All the Writer Pals of Yore

The 10/17/11 issue of New York Magazine includes an article titled "Just Kids," by Evan Hughes, about several of our most prominent American authors when they were young and just starting out as writers. (The title is apparently a reference to Patti Smith's book about Robert Mapplethorpe's and her early days as artists, also young and just starting out.) The immediate occasion of the article is the new Jeffrey Eugenides novel, "The Marriage Plot," and speculation about which of his writer friends are represented in this novel, which may or may not be a roman a clef. Eugenides, Jonathan Franzen, David Foster Wallace, Mary Karr, Rick Moody, and other now-successful writers were all friends or at least literary acquaintances in their twenties and onwards, mostly ending up in New York, well before any of them became famous. They both supported and competed with each other, often drank too much, and in the case of Wallace and Karr, had a romantic if somewhat unusual relationship. The others all admired Wallace's work, yet worried about him, and were all devastated but not truly surprised when the troubled author committed suicide.

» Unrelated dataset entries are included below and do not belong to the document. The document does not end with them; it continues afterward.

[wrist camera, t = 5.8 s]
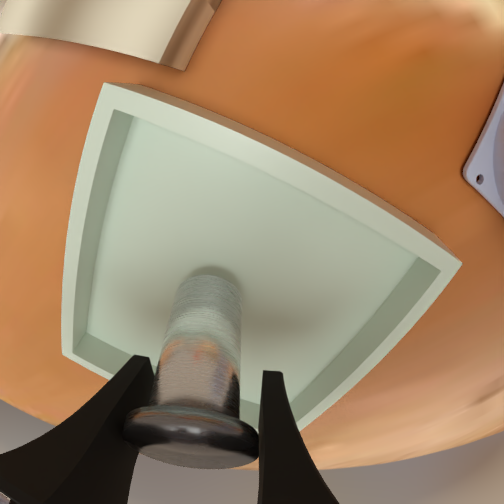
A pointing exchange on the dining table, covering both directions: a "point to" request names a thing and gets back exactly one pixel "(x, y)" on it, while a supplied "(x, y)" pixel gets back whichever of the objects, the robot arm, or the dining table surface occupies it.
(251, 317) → the tray
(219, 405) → the steel pin
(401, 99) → the dining table surface
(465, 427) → the dining table surface
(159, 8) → the pin block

Underlying the intriguing and sometimes quite revealing discussion of these writers' personal careers and connections is a description of the way their work moved from, in their early years, a new approach to "formal innovation in an effort to honor their literary forebears [such as Pynchon and Barth] and 'make it new,'" to, in their middle years (the present) "the familiar pleasures of emotional storytelling - and creat[ing] a new audience for serious, stylish prose." This New York article is an odd but fascinating mix of literary gossip and a genuine if perhaps not very deep engagement with the question of how these leading contemporary writers evolved in their literary works.